On the issue of flour.

I've been reading more Jeffrey Steingarten lately. I just finished reading his chapter on the taxonomy, classification, aging, cooking, evaluating, eating, and understanding of the perfect steak. He knows more about food than I thought was possible to know. I respect his opinions as one who is accomplished in the world of eating.

But then I read something that made me skeptical. Early in the next chapter, on the eating of chocolate chip cookies, he mentions that one fail-safe option is to find the brightly yellow colored bag of Nestle Tollhouse chocolate chips in the grocery store, and follow the recipe printed on the back. Not terribly suspicious yet, but then he notes that if you go a little light on the flour, you end up with an even better cookie. I have to admit, this is causing me to doubt his entire body of work.

A couple months back I made cookies. I followed the recipe notoriously printed on the back of the NT bag, followed it to the letter. But the cookies floundered. They were no good. Flat, thin disks of greasy dough. A few rounds of experimentation, along with some help from a friend, exposed a ready solution, more flour!
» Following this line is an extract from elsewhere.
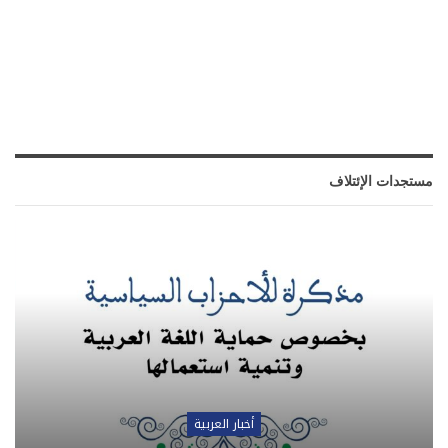
مستجدات الإئتلاف
أخبار العربية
A week or so later when I repeated the baking feat, I added extra flour from the beginning, and the results were notable. Perfect, moundy cookies, tender texture, laden with chocolate chips, neither too dry nor too wet. I felt I had mastered the genre.

But the key was the extra flour. How could Steingarter possibly suggest that going light on the flour could solve anything? Has anyone else had experience with proper flour ratios in cookie baking? I remember that when I was in junior high I could make a batch of cookies from memory. But the proportions of flour I used at that time has faded from memory (along with other junior high experiences whose fading has been merciful!).


Anonymous said…
I've been making chocolate chip cookies since I was in junior high (a long time ago!) and going light on the flour always resulted in cookies that spread out all over the sheet and ran into each other. A little extra flour has always worked for me!
COmom said…
How come I don't remember your making cookies in jr hi?

And can we take Baby to Belton when I come to visit? yummmmm
The Balls said…
i too have experienced this...i've found that if the dough is refrigerated first, it doesn't give you flat cookies, but who wants to wait several hours?? i like to add 2 cups of oatmeal & eliminate 1/4 cup of [the 2 1/4 cups] flour & they turn out perfect (without having to refrigerate)!
Ed Eubanks said…
Jeff, sorry to be (very) late to comment here. I had this open in my feed-reader to comment and lost it in the tabs...

What sort of flour did the original Tollhouse recipe makers use? All-Purpose, cake, bread? Bleached or unbleached? From what part of the country? How finely-ground?

The answer is unknown-- and so, too, is the same data for your Steingarten dilemma.

The thing is, flour is incredibly fickle stuff. It turns out that "all-purpose" flour from the southeastern U.S. is fairly different from "all-purpose" flour from the northeast, etc. That's one of the reasons why southerners are thought of as making the best biscuits: they kind of flour that they (we) use is somehow better for biscuits.

Chances are good that this is the variable that you have discovered, and that Steingarten discovered as well (but with obviously different results).